(Dataset entries)

* * *

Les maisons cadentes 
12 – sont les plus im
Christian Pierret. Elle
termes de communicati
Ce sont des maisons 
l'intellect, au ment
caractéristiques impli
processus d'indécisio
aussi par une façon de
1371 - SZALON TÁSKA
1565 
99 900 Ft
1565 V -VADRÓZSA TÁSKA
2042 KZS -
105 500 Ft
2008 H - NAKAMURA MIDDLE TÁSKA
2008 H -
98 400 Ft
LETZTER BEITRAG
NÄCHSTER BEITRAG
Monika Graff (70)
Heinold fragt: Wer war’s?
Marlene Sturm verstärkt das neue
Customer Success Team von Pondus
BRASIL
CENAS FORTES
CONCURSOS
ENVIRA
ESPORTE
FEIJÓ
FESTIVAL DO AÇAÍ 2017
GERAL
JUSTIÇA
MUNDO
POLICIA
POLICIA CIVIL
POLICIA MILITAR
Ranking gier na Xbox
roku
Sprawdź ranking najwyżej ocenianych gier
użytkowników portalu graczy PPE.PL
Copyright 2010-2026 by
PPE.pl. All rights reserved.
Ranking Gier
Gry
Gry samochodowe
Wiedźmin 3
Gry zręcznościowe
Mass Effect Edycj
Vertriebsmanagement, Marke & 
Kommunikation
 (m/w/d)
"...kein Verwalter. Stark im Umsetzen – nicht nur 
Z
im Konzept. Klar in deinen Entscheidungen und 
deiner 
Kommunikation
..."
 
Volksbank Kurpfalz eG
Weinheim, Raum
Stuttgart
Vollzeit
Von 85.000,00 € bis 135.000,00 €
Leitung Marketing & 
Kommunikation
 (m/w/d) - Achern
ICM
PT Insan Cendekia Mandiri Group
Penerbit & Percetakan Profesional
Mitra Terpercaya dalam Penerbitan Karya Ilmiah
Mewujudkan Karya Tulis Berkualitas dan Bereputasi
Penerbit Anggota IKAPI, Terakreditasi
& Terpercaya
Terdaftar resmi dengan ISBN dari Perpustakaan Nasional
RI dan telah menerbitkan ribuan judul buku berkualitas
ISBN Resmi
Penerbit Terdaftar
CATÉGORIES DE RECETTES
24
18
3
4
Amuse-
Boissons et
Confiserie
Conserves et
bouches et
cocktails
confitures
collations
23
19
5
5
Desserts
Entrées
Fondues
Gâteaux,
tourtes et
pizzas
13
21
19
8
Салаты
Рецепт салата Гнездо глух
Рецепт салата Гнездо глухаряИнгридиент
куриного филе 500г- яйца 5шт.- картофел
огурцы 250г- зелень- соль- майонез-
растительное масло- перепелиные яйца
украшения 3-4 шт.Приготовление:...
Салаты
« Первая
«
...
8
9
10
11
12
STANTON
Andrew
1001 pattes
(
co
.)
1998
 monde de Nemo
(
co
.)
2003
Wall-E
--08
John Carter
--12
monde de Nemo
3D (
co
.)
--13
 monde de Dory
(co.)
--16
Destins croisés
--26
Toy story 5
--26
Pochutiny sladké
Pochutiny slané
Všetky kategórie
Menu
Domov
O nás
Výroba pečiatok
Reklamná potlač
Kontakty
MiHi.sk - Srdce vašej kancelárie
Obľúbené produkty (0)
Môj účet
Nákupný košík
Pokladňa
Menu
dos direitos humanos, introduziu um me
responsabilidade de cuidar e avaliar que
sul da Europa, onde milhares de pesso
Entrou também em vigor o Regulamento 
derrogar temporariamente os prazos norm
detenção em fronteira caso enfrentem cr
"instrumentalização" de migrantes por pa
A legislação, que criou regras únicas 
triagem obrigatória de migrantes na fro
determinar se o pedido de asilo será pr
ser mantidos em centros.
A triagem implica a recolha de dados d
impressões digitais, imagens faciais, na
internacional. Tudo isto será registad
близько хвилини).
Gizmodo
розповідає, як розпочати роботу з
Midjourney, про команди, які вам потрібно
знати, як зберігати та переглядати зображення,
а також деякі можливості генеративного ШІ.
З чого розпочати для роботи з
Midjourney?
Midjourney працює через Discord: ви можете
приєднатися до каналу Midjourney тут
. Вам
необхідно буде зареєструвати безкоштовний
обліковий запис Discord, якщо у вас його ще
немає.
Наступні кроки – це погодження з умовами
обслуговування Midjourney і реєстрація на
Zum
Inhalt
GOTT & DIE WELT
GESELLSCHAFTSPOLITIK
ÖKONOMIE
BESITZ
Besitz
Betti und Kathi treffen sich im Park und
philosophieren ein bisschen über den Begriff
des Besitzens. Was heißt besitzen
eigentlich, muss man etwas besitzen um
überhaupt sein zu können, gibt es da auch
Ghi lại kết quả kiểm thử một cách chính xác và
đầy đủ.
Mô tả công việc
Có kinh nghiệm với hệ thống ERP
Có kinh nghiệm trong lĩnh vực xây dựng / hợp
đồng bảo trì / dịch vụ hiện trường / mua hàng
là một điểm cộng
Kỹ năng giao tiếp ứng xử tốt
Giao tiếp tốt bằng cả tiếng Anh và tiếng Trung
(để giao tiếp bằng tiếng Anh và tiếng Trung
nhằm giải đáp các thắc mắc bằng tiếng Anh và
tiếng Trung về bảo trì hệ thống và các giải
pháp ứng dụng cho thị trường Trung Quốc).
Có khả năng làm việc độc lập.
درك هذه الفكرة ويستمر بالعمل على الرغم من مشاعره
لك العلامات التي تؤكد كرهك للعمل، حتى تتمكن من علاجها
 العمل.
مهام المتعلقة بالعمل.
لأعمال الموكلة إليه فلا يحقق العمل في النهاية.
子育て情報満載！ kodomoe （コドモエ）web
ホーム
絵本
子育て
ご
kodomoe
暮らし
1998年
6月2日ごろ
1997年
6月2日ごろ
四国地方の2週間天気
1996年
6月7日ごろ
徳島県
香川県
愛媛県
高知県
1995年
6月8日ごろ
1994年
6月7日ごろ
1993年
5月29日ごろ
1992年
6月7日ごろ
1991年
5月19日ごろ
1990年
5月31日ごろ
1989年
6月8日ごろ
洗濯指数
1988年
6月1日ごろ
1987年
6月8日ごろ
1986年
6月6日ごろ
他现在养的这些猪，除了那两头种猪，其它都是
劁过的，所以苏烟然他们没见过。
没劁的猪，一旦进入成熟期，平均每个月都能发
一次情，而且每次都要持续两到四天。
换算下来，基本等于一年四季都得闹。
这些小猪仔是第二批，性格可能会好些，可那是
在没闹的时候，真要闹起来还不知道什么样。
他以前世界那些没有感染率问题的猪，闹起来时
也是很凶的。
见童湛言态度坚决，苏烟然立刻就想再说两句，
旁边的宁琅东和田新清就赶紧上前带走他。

* * *

The problem: Using only the entries above, output the line with "internacional. Tudo isto será registad", the line with "необхідно буде зареєструвати безкоштовний", and all lines between them, exactly as they stand.

Result for this task:
internacional. Tudo isto será registad
близько хвилини).
Gizmodo
розповідає, як розпочати роботу з
Midjourney, про команди, які вам потрібно
знати, як зберігати та переглядати зображення,
а також деякі можливості генеративного ШІ.
З чого розпочати для роботи з
Midjourney?
Midjourney працює через Discord: ви можете
приєднатися до каналу Midjourney тут
. Вам
необхідно буде зареєструвати безкоштовний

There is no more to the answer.